Superman’s alter ego, Clark Kent, borrowed from silent film actor Harold Lloyd but was mostly autobiographical. Siegel and Shuster were both bespectacled, geeky, awkward and painfully aware of their otherness. Superman was their wish fulfilment, while Kent was their reality."

Here's the link if anyone wants to read the full ariticle:

I had taken your comments in a different direction. I thought you were referring to how Hollywood stereotyped characters based on their creators or certain social comments or actions...

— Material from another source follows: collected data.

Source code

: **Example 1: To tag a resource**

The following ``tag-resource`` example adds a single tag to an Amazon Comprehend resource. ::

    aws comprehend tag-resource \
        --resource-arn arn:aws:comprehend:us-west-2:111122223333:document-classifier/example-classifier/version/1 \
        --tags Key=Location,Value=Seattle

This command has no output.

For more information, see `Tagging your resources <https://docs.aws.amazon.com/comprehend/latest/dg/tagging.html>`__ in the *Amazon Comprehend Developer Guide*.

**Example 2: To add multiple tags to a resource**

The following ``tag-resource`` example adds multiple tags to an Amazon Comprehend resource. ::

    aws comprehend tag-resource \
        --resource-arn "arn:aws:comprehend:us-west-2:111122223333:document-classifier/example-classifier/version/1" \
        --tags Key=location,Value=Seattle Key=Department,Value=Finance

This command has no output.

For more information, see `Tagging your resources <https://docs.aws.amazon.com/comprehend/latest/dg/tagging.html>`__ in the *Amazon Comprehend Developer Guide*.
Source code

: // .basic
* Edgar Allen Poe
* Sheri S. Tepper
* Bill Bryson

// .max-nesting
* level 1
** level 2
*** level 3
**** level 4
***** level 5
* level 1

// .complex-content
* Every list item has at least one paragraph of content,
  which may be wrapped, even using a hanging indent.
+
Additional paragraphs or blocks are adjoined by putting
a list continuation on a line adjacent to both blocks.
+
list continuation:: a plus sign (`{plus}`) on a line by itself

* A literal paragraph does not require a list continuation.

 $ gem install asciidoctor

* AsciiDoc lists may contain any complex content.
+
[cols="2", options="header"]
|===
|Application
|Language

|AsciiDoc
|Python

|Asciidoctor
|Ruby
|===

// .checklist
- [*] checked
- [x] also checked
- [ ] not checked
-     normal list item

However, let me add that the article also notes how Christianic influences were added over the years by other writers... Even in the 1978 Superman movie, Jor-El's hologram says the he's given to Earth his only son... that''s a much more obvious referral to Christianity than Judaism...
daDoctah justjeff 9 months ago
How about Popeye, then? In the 1933 short "I Eats Me Spinach", in which Popeye punches a charging bull. The bull goes up out of frame intact, but falls back to earth as a meat market, with the last cut stamped as kosher.
justjeff daDoctah 9 months ago
I interpret that as an "inside joke" between Fleischer Studios' Jewish staffers... similar to the inside jokes from the WB "Termite Terrace" crew. Take for example "One Froggy Night" (with the singing 'Michigan J. Frog')... the last building to be demolished was the "Tregoweth Brown Building". Treg Brown was the film cutter and sound editor for the cartoon shorts...
Bapa1 9 months ago
Popeye should have married that blonde female boxer who beat up Olive in the 1930's.
McGillahooala 9 months ago
There’s always someone trying to beat an extra dollar out of an established storyline. I hate to think what Popeye may be up to in 2023.